2. Strategic Updates and Business Highlights
- NESR successfully initiated the largest unconventional frac program in the sector's history at Jafurah, emphasizing strong operational execution and cost management.
- The company is expanding its footprint in Kuwait, which is projected to become NESR's second-largest market, driven by a commitment to $8 billion to $10 billion in upstream spending through 2030.
- In Abu Dhabi, ADNOC's $150 billion investment plan for 2026-2030 is expected to sustain growth.
- Libya is highlighted as a key growth area with significant foreign investment commitments.
- NESR is focused on technology development through its Ahmadi Innovation Valley initiative and partnerships aimed at decarbonization and critical minerals.
3. Forward Guidance and Outlook
- For Q1 2026, NESR anticipates muted seasonality, with revenue expected to be lower than Q4 but less severe than in previous years.
- The company projects to exit 2026 with an annualized revenue run rate of approximately $2 billion, supported by a growing contract portfolio.
- Full year 2026 EBITDA margins are expected to remain consistent with 2025, with gradual sequential improvement throughout the year.
- Capital expenditures for 2026 are projected at approximately $165 million, aligning with growth plans.
4. Bad News, Challenges, or Points of Concern
- Adjusted EBITDA for Q4 included $24.1 million in charges related to credit loss provisions, impairment charges, and restructuring costs, indicating potential vulnerabilities in certain markets.

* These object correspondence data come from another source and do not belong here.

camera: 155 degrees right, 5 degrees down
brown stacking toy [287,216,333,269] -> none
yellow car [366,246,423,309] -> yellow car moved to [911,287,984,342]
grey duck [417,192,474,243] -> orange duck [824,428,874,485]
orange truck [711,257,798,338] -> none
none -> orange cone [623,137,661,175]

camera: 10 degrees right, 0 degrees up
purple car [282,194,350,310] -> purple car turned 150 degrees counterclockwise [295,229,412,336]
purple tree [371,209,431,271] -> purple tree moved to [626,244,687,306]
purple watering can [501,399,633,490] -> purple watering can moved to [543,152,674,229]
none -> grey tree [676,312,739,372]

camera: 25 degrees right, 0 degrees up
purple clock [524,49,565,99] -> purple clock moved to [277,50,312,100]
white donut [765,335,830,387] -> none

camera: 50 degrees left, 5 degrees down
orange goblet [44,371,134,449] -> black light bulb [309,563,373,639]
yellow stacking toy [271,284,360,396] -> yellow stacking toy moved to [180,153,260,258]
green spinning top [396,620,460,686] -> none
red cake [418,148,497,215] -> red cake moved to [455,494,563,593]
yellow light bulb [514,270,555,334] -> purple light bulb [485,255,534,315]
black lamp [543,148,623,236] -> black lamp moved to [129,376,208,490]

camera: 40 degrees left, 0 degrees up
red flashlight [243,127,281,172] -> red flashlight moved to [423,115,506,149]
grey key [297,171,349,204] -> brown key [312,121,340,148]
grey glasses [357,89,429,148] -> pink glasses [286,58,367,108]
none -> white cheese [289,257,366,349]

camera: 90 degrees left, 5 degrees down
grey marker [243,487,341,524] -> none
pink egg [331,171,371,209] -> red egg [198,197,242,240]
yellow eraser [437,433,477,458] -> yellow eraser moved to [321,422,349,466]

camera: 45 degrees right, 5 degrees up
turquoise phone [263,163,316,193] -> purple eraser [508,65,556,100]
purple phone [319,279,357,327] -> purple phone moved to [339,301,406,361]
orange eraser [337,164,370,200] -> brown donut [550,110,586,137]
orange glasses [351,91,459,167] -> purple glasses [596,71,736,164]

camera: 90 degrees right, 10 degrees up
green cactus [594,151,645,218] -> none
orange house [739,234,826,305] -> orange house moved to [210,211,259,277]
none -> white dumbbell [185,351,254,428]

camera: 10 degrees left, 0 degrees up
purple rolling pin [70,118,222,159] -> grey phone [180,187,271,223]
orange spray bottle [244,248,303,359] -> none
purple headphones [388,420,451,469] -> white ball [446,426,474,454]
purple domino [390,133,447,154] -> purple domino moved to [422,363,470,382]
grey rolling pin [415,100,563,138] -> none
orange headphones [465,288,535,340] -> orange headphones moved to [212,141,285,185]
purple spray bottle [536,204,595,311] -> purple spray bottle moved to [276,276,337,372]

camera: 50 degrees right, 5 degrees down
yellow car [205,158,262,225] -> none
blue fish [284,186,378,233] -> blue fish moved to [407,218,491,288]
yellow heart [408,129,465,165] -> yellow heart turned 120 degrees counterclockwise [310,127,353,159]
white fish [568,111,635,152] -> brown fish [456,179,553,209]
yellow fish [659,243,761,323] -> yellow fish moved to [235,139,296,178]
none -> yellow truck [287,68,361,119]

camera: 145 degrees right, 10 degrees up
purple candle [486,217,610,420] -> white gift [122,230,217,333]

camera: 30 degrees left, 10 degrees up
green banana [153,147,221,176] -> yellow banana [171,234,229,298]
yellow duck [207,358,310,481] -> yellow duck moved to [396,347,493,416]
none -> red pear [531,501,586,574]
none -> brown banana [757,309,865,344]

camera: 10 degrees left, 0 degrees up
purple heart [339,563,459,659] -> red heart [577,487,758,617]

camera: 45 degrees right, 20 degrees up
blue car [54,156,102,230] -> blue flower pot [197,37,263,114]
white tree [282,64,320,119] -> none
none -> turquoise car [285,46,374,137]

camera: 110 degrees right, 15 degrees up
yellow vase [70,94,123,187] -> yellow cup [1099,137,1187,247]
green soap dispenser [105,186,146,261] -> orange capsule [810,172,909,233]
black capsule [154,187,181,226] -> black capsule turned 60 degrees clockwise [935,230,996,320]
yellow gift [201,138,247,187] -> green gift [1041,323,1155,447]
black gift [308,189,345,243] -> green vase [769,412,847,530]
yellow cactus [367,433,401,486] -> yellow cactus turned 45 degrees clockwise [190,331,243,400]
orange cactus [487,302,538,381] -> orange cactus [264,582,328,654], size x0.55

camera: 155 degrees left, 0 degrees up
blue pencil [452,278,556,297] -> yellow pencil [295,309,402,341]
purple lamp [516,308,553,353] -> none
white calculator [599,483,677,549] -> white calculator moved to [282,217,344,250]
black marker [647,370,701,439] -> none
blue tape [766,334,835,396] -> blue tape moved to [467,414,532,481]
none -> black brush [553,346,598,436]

- The company experienced lower activity levels in Saudi Arabia due to contract transitions and lower rig counts, which impacted overall growth.
- There are ongoing concerns about supply chain management, although NESR has taken steps to mitigate these risks.
5. Notable Q&A Insights
- Management emphasized the importance of staying ahead of customer needs, particularly in the Jafurah project, where ramping up operations is critical.
- The company is optimistic about winning additional contracts, with a tender pipeline of $2 billion to $3 billion expected to contribute to growth.
- Questions regarding the margin profile of new tenders revealed that NESR expects to maintain current margin levels.
- The management discussed the potential for expansion into new markets, including Syria, contingent on geopolitical stability and payment security.
- There is a focus on balancing capital expenditures with shareholder returns, with plans to announce a formal capital allocation strategy in the next earnings call.
Overall, NESR is positioned for growth with strong financial results and strategic initiatives, although it faces challenges in certain markets and must navigate supply chain complexities.